State-of-the-art C program analyzers do not behave very well in presence of such code.
For instance, the KLEE symbolic execution engine simply stops when it hits an assembly chunk. Frama-C plugins, on the other hand, will handle it, severely over-approximating its behavior in the process.
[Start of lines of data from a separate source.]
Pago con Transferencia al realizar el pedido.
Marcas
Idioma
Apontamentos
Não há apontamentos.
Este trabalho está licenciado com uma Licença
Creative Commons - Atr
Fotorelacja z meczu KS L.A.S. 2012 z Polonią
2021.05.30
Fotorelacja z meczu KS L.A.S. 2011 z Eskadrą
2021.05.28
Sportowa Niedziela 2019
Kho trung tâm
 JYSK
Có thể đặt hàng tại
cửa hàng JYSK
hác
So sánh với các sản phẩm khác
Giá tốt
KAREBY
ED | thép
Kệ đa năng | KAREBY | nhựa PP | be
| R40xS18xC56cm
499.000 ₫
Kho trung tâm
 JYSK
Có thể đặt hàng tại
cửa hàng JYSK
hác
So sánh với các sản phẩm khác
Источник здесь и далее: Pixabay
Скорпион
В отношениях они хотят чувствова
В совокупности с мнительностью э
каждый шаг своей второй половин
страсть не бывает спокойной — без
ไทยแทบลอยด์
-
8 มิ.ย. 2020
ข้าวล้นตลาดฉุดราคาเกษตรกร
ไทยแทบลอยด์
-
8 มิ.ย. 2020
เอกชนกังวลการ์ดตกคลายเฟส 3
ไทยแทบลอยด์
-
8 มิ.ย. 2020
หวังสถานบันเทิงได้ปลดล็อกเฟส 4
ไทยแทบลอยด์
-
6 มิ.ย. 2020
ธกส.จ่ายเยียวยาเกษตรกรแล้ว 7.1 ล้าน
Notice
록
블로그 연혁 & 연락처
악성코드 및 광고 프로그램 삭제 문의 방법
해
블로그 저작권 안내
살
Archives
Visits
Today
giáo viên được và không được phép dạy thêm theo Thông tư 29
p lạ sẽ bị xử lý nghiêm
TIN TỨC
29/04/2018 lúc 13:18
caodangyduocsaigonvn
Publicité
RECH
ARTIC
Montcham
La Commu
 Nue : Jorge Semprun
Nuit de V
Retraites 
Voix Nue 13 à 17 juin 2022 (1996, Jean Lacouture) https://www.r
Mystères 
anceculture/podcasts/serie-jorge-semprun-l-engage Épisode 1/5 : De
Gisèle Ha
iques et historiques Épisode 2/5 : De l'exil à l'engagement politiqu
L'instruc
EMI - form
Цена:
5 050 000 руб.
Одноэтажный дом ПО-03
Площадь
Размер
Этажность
This leads to either incomplete or imprecise results – when they are not simply wrong.
That is why we proposed TInA – for Taming Inline Assembly – an automated, generic, verification-friendly and trustworthy lifting technique such that we can reuse, as is, our favorite C analyzers.
Contributions
In summary, this paper makes the following contributions:
- A new principled method lifting inline assembly to high-level C amenable to further formal analysis;
- The automated validation of said method to make the lifter trustworthy;
- Thorough experiments of a prototype implementation on real-world examples.
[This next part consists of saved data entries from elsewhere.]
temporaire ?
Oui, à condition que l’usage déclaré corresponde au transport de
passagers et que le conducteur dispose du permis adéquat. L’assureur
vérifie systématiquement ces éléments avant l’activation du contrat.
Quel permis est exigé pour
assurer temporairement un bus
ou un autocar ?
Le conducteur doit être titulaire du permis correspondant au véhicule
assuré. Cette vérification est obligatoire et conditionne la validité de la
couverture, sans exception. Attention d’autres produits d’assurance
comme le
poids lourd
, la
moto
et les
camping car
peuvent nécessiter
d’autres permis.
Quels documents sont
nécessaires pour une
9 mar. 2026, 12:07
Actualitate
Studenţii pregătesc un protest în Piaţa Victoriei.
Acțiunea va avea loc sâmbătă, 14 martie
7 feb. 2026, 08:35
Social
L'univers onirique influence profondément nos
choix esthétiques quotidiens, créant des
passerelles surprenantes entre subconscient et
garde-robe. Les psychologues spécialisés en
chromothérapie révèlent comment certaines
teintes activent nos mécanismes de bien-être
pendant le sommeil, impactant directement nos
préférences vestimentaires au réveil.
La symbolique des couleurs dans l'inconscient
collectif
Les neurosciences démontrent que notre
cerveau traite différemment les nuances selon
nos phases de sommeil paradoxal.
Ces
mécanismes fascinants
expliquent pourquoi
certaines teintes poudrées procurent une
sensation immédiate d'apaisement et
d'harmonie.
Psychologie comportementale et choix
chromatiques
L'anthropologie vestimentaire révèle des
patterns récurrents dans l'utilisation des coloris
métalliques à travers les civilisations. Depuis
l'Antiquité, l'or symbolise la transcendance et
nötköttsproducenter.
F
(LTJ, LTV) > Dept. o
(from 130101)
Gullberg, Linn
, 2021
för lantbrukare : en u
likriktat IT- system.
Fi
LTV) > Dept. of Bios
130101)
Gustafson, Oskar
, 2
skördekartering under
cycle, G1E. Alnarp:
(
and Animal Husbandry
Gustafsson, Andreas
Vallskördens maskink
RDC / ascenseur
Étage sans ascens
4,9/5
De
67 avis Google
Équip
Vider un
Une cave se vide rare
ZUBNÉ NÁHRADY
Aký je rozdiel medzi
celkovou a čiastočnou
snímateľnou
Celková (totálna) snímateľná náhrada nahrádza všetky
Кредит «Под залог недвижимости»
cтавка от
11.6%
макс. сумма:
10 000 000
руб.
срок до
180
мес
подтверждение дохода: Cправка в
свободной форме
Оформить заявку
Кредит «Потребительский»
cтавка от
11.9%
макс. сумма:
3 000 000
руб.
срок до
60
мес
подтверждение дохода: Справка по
Thus, we have shown TInA to be widely applicable and trustworthy: in less than 1/2 hour, it was able to lift 2k assembly chunks coming from a typical Debian distribution (including FFMPEG, ALSA, GMP, …) and validate all of the lifted code. Moreover, these results stand whatever the compiler was (GCC or Clang) while the technique also handles different instruction sets (x86 or ARM). Last but not least, experiments have shown the produced C code actually enhances for automatic analyses (for both KLEE and Frama-C).